1911 – Robert Leroy Johnson is born in Hazlehurst, Mississippi. He
will become a legendary blues musician while remaining
relatively obscure during his short lifetime. Recordings of
Johnson, made by by Columbia Records between 1936 and 1937,
will be the foundation for his reputation after he joins
the ancestors in 1938. The songs he recorded will
influence the bluesmen of the 1960’s during the revival of
the blues. He will be inducted into the Rock and Roll
Hall of Fame in 1986.

1915 – Henry McNeal Turner joins the ancestors in Windsor, Canada.
He was an influential minister in the AME Church and was
appointed the first African American chaplain in the U.S.
Army.

1917 – An African American, Jesse Washington, is burned alive in a
public square in Waco, Texas. Fifteen thousand will look
on in the incident known later as the “Waco Horror.”

1925 – A. Philip Randolph organizes the Brotherhood of Sleeping Car
Porters after failing to integrate the American Federation
of Labor.

1932 – Charles (Sonny) Liston is born in St. Frances County,
Arkansas. After spending time as juvenile delinquent, he
will be convicted of armed robbery in 1950 and sentenced to
prison. While in prison, he will develop an interest in
boxing. He will win the 1953 Golden Gloves championship,
after serving his sentence. He will become a professional
boxer and will win the World Heavyweight Boxing crown
in 1962 and defend it until he is defeated by Cassius Clay
(later named Muhammad Ali) in 1964. He will join the
ancestors on December 30, 1970 and be inducted into the
International Boxing Hall of Fame in 1991.

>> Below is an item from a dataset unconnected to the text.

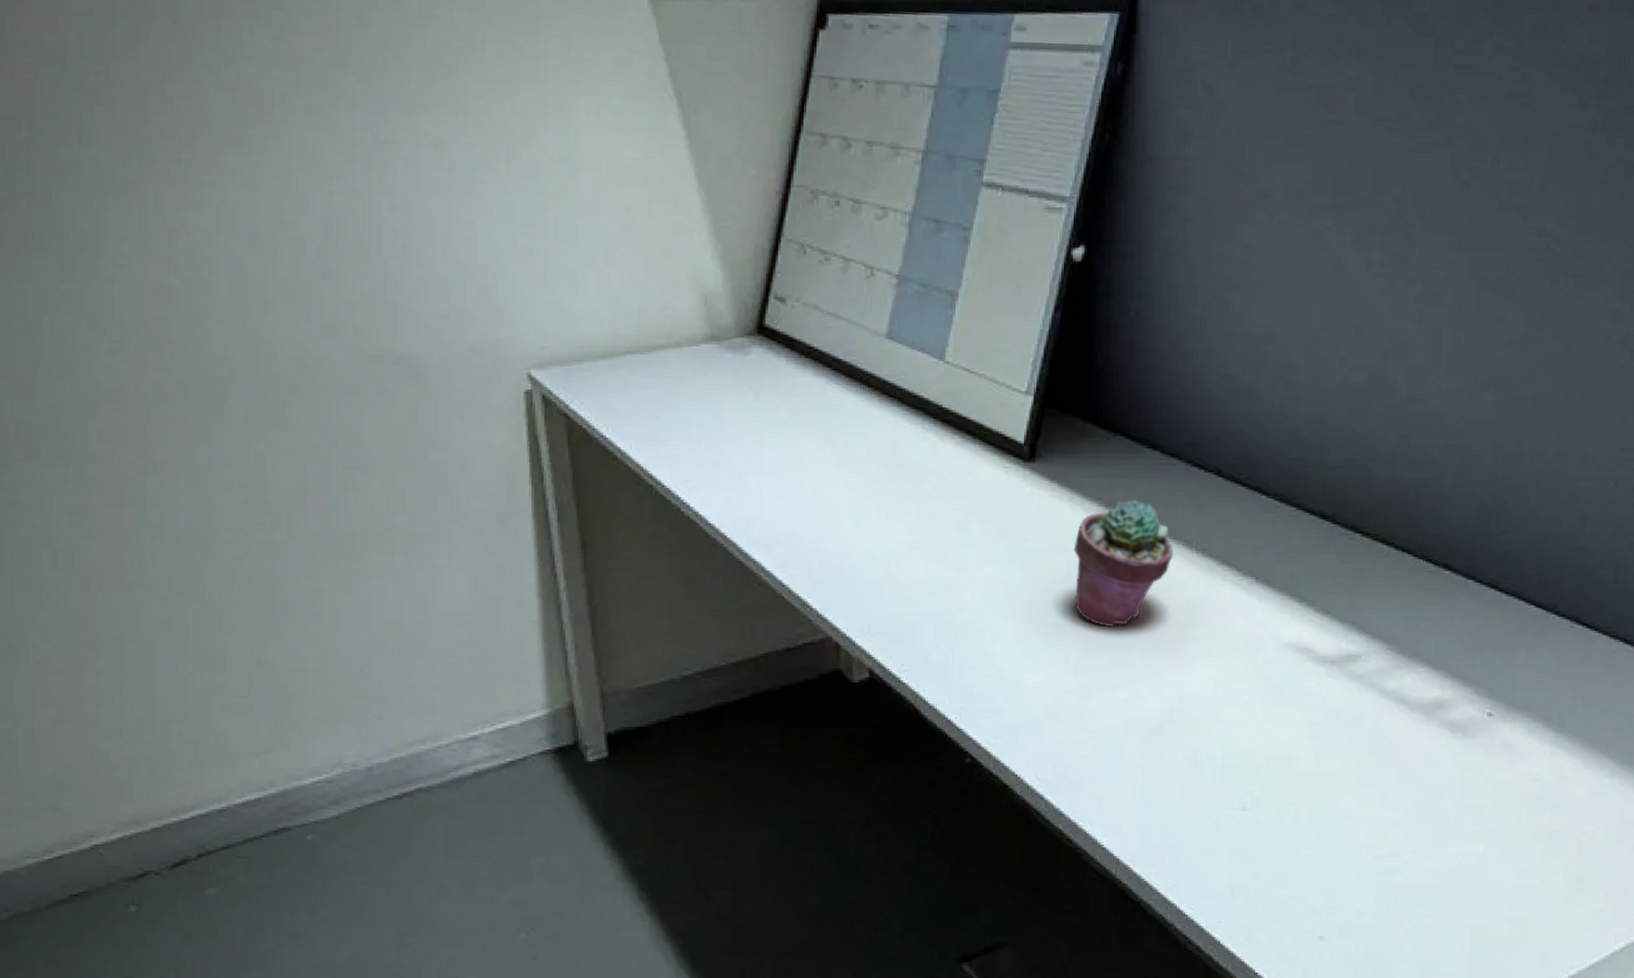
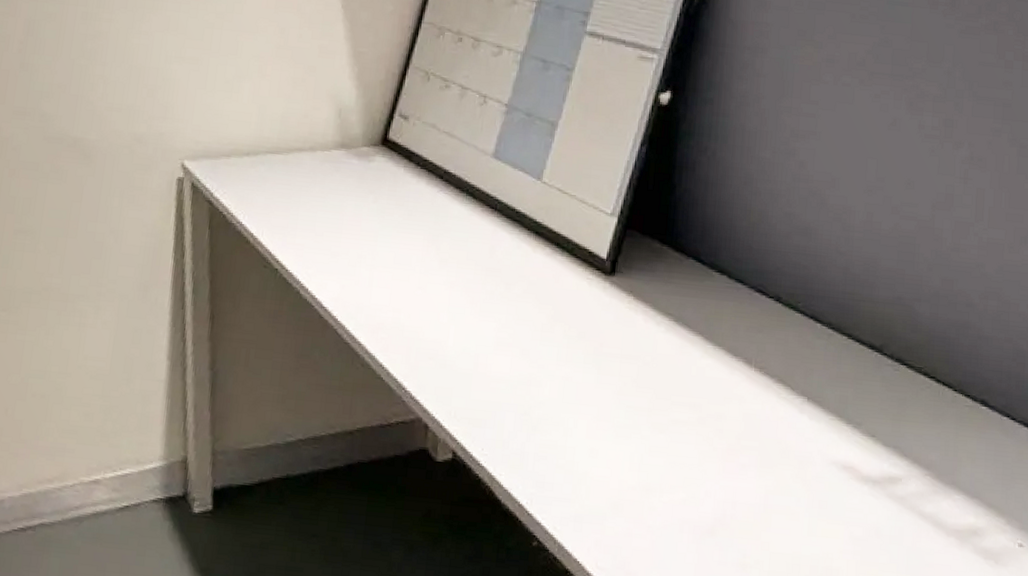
potted succulent: present [1073,500,1173,628] -> none [642,317,734,433]

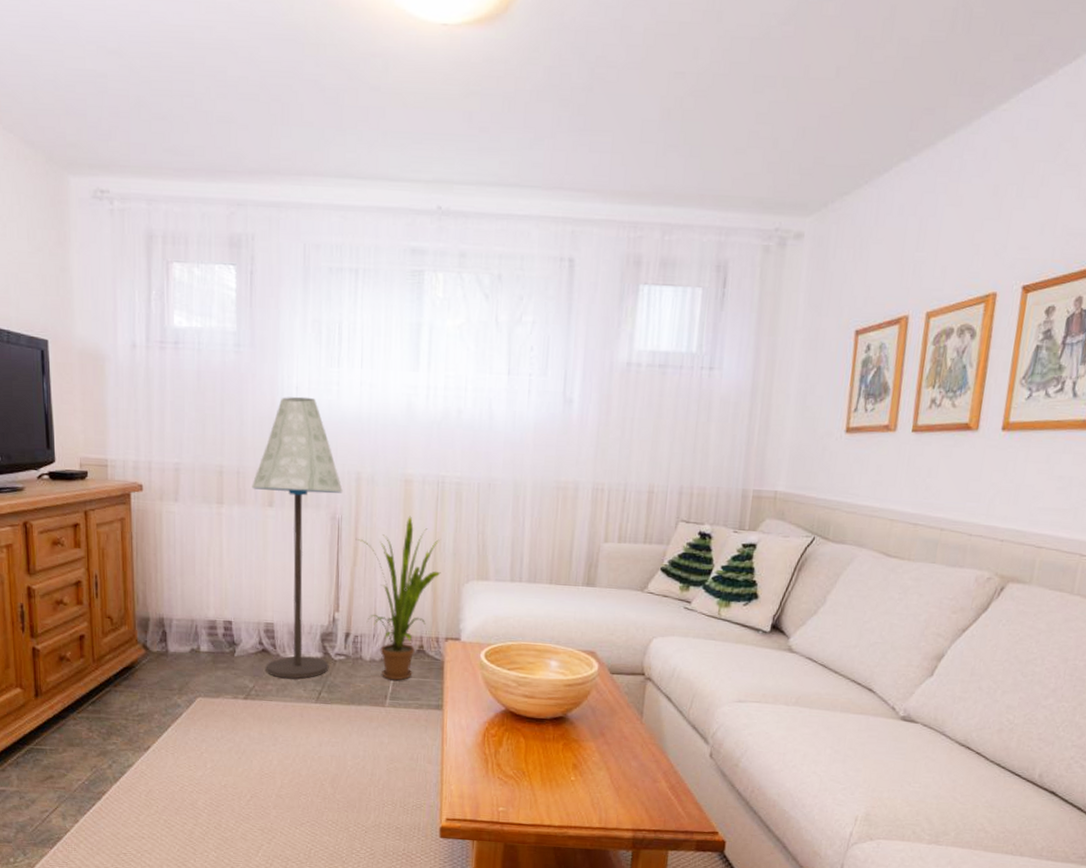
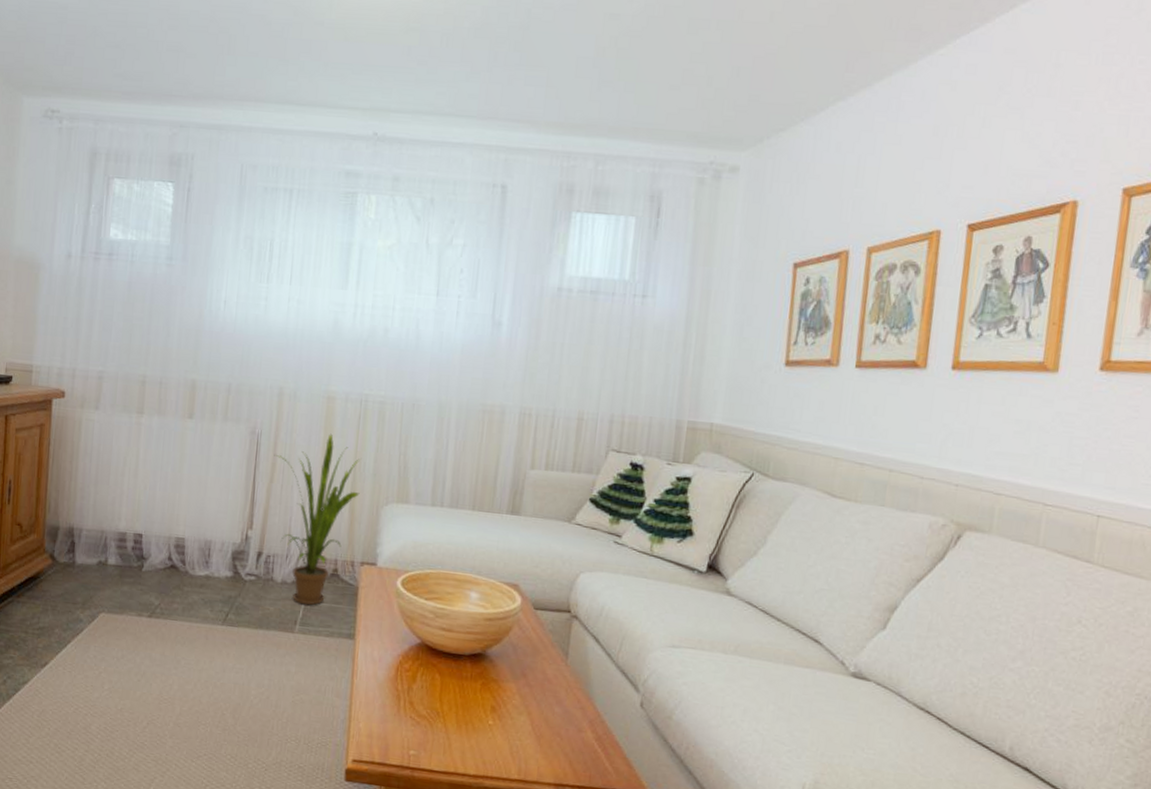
floor lamp: present [252,396,343,679] -> none [173,310,264,599]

1951 – Philip Bailey is born in Denver, Colorado. He will become a
Rhythm and Blues singer and will enjoy his first fame with
the group Earth, Wind and Fire, which he joins in 1972. He
will develop his unique four-octave voice into a trademark
sound and will be the hallmark of the group’s hits such as
“Reasons,” “Shining Star,” “All ‘N’ All,” and “After The
Love Has Gone.” In 1983, he will start his solo career and
will enjoy success in both Rhythm and Blues and Gospel
venues. On March 6, 2000 he will appear with Earth, Wind
and Fire when they are inducted into the Rock and Roll Hall
of Fame.

1958 – President Eisenhower orders federalized National Guard
troops removed from Central High School in Little Rock,
Arkansas.

1965 – The Association for the Advancement of Creative Musicians is
founded by Muhal Richard Abrams.

1967 – Muhammad Ali is indicted for refusing induction in the U.S.
Army.

2003 – Sam Lacy joins the ancestors at the age of 99, after
succumbing to esophageal disorder. He had been one of the
nation’s first African American sportswriters and was a
chronicler of sports integration.

Information retrieved from the Munirah Chronicle and is edited by Rene’ A. Perry.